One thing Defense Secretary Lloyd Austin has been very focused on, he said, "is that we should not be providing the Ukrainians systems they can't repair, they can't sustain, and that they, over the long term, can't afford, because it's not helpful."

Russia Ukraine War

Ukrainian servicemen attend combat training Tuesday in Zaporizhzhia region, Ukraine.

At the Pentagon, spokesman Brig. Gen. Pat Ryder said he had nothing to announce on any U.S. decision regarding Abrams tanks. But he said, "anytime that we've provided Ukraine with a type of system, we've provided the training and sustainment capabilities with that."

The administration's reversal comes just days after a coalition of more than 50 senior defense officials from Europe and beyond met in Germany to discuss Ukraine's war needs, and battle tanks were a prime topic.

Ukrainian leaders have been urgently requesting tanks, but Germany had resisted mounting pressure either to supply its own tanks or clear the way for other countries, such as Poland, to send the German-made tanks from their own stocks.

Kremlin spokesman Dmitry Peskov said the deployment of Western tanks would trigger "unambiguously negative" consequences.

Defense leaders from the countries that have Leopard 2 tanks met with the Germans during the Friday conference at Ramstein Air Base in an effort to hammer out an agreement.

Fighting between Ukrainian and Russian forces is intensifying in the Kherson region.

On Sunday, Berlin indicated it wouldn't stand in the way if other countries wanted to send the Leopard 2 tanks to Kyiv.
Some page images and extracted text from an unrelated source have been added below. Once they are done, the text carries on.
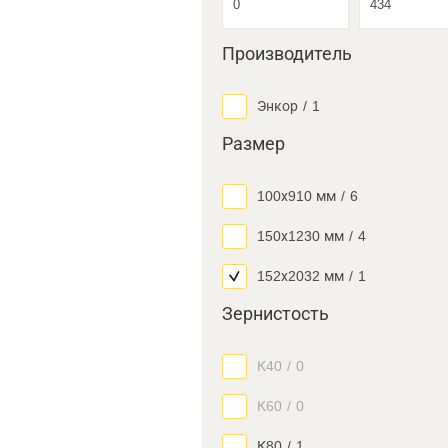
Производитель
Энкор
/
1
Размер
100х910 мм
/
6
150х1230 мм
/
4
152х2032 мм
/
1
Зернистость
К40
/
0
К60
/
0
К80
/
1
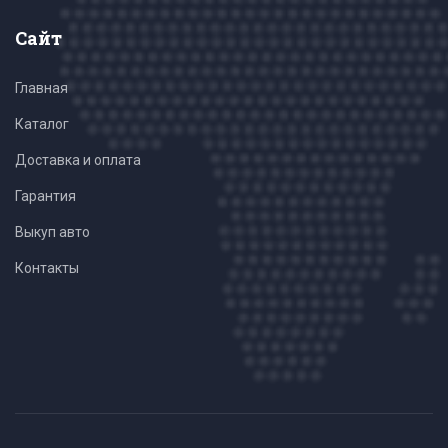
Сайт
Главная
Каталог
Доставка и оплата
Гарантия
Выкуп авто
Контакты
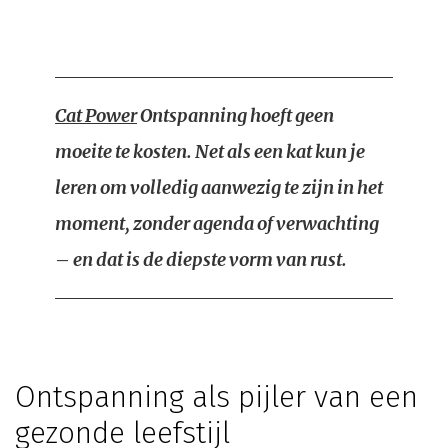
Cat Power
Ontspanning hoeft geen
moeite te kosten. Net als een kat kun je
leren om volledig aanwezig te zijn in het
moment, zonder agenda of verwachting
– en dat is de diepste vorm van rust.
Ontspanning als pijler van een
gezonde leefstijl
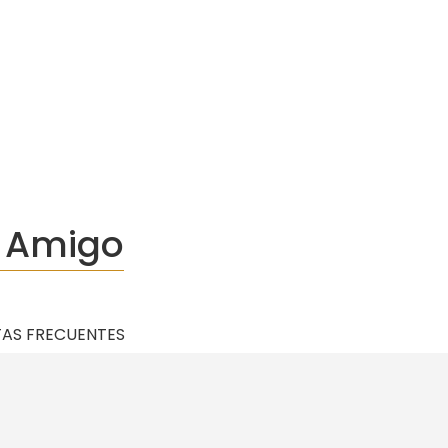
 Amigo
AS FRECUENTES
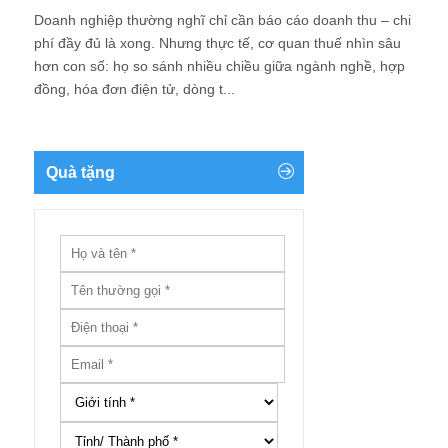
Doanh nghiệp thường nghĩ chỉ cần báo cáo doanh thu – chi
phí đầy đủ là xong. Nhưng thực tế, cơ quan thuế nhìn sâu
hơn con số: họ so sánh nhiều chiều giữa ngành nghề, hợp
đồng, hóa đơn điện tử, dòng t...
Quà tặng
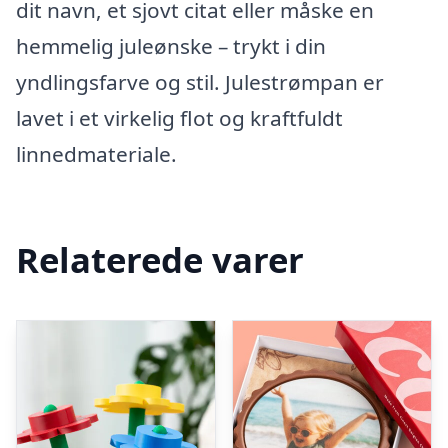
dit navn, et sjovt citat eller måske en
hemmelig juleønske – trykt i din
yndlingsfarve og stil. Julestrømpan er
lavet i et virkelig flot og kraftfuldt
linnedmateriale.
Relaterede varer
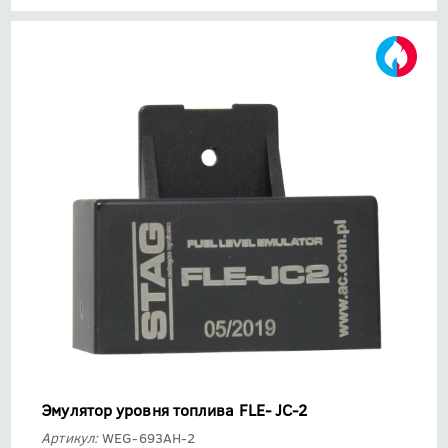
Эмулятор уровня топлива FLE- JC-2
Артикул:
WEG-693AH-2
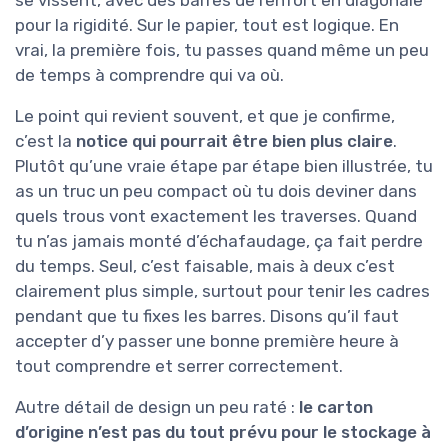
se vissent, avec des barres de renfort en diagonale
pour la rigidité. Sur le papier, tout est logique. En
vrai, la première fois, tu passes quand même un peu
de temps à comprendre qui va où.
Le point qui revient souvent, et que je confirme,
c’est la
notice qui pourrait être bien plus claire
.
Plutôt qu’une vraie étape par étape bien illustrée, tu
as un truc un peu compact où tu dois deviner dans
quels trous vont exactement les traverses. Quand
tu n’as jamais monté d’échafaudage, ça fait perdre
du temps. Seul, c’est faisable, mais à deux c’est
clairement plus simple, surtout pour tenir les cadres
pendant que tu fixes les barres. Disons qu’il faut
accepter d’y passer une bonne première heure à
tout comprendre et serrer correctement.
Autre détail de design un peu raté :
le carton
d’origine n’est pas du tout prévu pour le stockage à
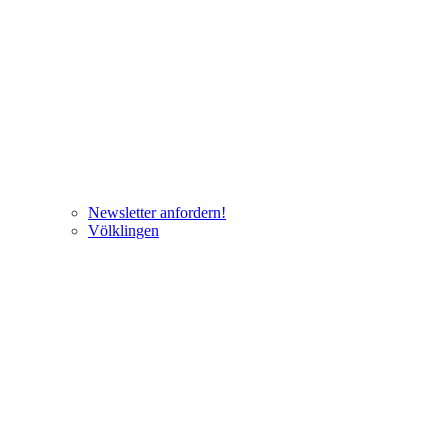
Newsletter anfordern!
Völklingen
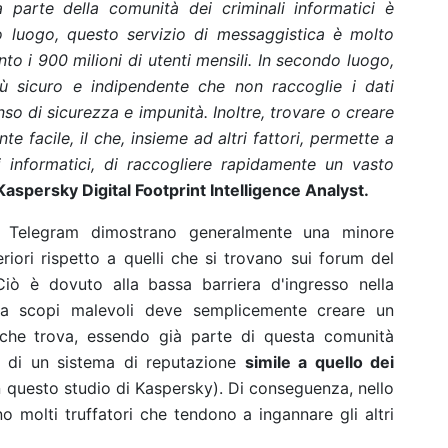
 parte della comunità dei criminali informatici è
mo luogo, questo servizio di messaggistica è molto
o i 900 milioni di utenti mensili. In secondo luogo,
ù sicuro e indipendente che non raccoglie i dati
nso di sicurezza e impunità. Inoltre, trovare o creare
 facile, il che, insieme ad altri fattori, permette a
li informatici, di raccogliere rapidamente un vasto
aspersky Digital Footprint Intelligence Analyst.
su Telegram dimostrano generalmente una minore
riori rispetto a quelli che si trovano sui forum del
 Ciò è dovuto alla bassa barriera d'ingresso nella
a scopi malevoli deve semplicemente creare un
li che trova, essendo già parte di questa comunità
ne di un sistema di reputazione
simile a quello dei
 questo studio di Kaspersky). Di conseguenza, nello
o molti truffatori che tendono a ingannare gli altri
Germany needs to agree for the tanks to be given to Ukraine, which is not a member of NATO.

Polish Defense Minister Mariusz Błaszczak said Tuesday that Poland has officially requested permission from Germany to transfer its Leopard 2 battle tanks to Ukraine.

German officials declined to comment on the reports of a tank deal. The news weekly Der Spiegel reported Tuesday, without citing a source, that Germany will provide Ukraine with at least one company of Leopard 2 tanks from its own army's stock.

Scholz is due to deliver an address to parliament Wednesday and field questions from lawmakers, many of whom have been pressing the government to join allies in providing the tanks to Ukraine.

Russia Ukraine War

A Ukrainian soldier looks out of an APC on Tuesday during combat training in Zaporizhzhia region, Ukraine.

Lawmakers in Congress have also been pushing the U.S. to beef up its aid to Ukraine.

Senate Republican leader Mitch McConnell said Tuesday the Biden administration and allies should send more military aid to Ukraine, and that the U.S. must provide more tanks and weapons to help Ukraine "win this war."

"It's time, past time, for the Biden administration and our allies to get serious about helping Ukraine finish the job and retake their country."

The likely plans to send the Abrams were first reported by The Wall Street Journal.